◆ ACTIVITÉ ◆
Recopiez à l'identique toutes les lignes de l'ensemble des enregistrements ci-dessous.
-------- LES ENREGISTREMENTS
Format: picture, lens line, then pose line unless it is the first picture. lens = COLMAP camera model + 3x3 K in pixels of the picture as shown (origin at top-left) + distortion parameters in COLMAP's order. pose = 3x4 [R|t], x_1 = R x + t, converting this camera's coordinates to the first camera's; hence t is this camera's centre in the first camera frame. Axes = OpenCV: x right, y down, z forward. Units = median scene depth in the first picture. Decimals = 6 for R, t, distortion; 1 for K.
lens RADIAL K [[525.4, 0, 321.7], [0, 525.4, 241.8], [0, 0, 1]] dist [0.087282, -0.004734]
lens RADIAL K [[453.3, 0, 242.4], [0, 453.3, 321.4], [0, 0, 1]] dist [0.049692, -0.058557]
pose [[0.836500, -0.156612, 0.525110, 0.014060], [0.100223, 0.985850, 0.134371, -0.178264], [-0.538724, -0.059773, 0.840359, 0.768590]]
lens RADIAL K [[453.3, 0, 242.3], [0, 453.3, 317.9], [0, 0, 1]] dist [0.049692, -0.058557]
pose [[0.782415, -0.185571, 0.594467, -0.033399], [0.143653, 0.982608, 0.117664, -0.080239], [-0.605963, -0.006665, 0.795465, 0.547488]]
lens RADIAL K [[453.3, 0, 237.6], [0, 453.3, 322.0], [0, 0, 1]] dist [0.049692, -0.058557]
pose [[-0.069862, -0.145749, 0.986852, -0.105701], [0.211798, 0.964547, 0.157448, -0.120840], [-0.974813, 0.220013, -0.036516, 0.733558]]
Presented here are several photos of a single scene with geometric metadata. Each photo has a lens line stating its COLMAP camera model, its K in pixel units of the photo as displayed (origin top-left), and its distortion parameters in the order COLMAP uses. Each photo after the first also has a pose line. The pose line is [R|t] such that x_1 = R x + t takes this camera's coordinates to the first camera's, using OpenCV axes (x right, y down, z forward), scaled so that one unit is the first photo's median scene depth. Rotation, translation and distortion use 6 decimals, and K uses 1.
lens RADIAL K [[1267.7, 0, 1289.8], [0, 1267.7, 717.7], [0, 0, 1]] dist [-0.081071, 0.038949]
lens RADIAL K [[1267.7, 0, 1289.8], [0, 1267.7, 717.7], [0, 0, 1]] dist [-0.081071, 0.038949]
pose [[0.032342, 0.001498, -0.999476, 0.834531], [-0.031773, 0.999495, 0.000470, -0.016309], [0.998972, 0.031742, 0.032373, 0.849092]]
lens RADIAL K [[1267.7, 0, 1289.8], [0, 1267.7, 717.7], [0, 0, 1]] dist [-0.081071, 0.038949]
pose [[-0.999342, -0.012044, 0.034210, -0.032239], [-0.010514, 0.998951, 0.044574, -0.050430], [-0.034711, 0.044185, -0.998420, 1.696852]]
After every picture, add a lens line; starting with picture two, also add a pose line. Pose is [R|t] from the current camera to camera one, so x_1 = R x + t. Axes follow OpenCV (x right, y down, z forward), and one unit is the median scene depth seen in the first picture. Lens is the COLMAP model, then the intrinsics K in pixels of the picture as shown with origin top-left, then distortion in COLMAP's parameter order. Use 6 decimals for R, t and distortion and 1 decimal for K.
----------------
◆ RÉPONSE À L'EXERCICE ◆
Format: picture, lens line, then pose line unless it is the first picture. lens = COLMAP camera model + 3x3 K in pixels of the picture as shown (origin at top-left) + distortion parameters in COLMAP's order. pose = 3x4 [R|t], x_1 = R x + t, converting this camera's coordinates to the first camera's; hence t is this camera's centre in the first camera frame. Axes = OpenCV: x right, y down, z forward. Units = median scene depth in the first picture. Decimals = 6 for R, t, distortion; 1 for K.
lens RADIAL K [[525.4, 0, 321.7], [0, 525.4, 241.8], [0, 0, 1]] dist [0.087282, -0.004734]
lens RADIAL K [[453.3, 0, 242.4], [0, 453.3, 321.4], [0, 0, 1]] dist [0.049692, -0.058557]
pose [[0.836500, -0.156612, 0.525110, 0.014060], [0.100223, 0.985850, 0.134371, -0.178264], [-0.538724, -0.059773, 0.840359, 0.768590]]
lens RADIAL K [[453.3, 0, 242.3], [0, 453.3, 317.9], [0, 0, 1]] dist [0.049692, -0.058557]
pose [[0.782415, -0.185571, 0.594467, -0.033399], [0.143653, 0.982608, 0.117664, -0.080239], [-0.605963, -0.006665, 0.795465, 0.547488]]
lens RADIAL K [[453.3, 0, 237.6], [0, 453.3, 322.0], [0, 0, 1]] dist [0.049692, -0.058557]
pose [[-0.069862, -0.145749, 0.986852, -0.105701], [0.211798, 0.964547, 0.157448, -0.120840], [-0.974813, 0.220013, -0.036516, 0.733558]]
Presented here are several photos of a single scene with geometric metadata. Each photo has a lens line stating its COLMAP camera model, its K in pixel units of the photo as displayed (origin top-left), and its distortion parameters in the order COLMAP uses. Each photo after the first also has a pose line. The pose line is [R|t] such that x_1 = R x + t takes this camera's coordinates to the first camera's, using OpenCV axes (x right, y down, z forward), scaled so that one unit is the first photo's median scene depth. Rotation, translation and distortion use 6 decimals, and K uses 1.
lens RADIAL K [[1267.7, 0, 1289.8], [0, 1267.7, 717.7], [0, 0, 1]] dist [-0.081071, 0.038949]
lens RADIAL K [[1267.7, 0, 1289.8], [0, 1267.7, 717.7], [0, 0, 1]] dist [-0.081071, 0.038949]
pose [[0.032342, 0.001498, -0.999476, 0.834531], [-0.031773, 0.999495, 0.000470, -0.016309], [0.998972, 0.031742, 0.032373, 0.849092]]
lens RADIAL K [[1267.7, 0, 1289.8], [0, 1267.7, 717.7], [0, 0, 1]] dist [-0.081071, 0.038949]
pose [[-0.999342, -0.012044, 0.034210, -0.032239], [-0.010514, 0.998951, 0.044574, -0.050430], [-0.034711, 0.044185, -0.998420, 1.696852]]
After every picture, add a lens line; starting with picture two, also add a pose line. Pose is [R|t] from the current camera to camera one, so x_1 = R x + t. Axes follow OpenCV (x right, y down, z forward), and one unit is the median scene depth seen in the first picture. Lens is the COLMAP model, then the intrinsics K in pixels of the picture as shown with origin top-left, then distortion in COLMAP's parameter order. Use 6 decimals for R, t and distortion and 1 decimal for K.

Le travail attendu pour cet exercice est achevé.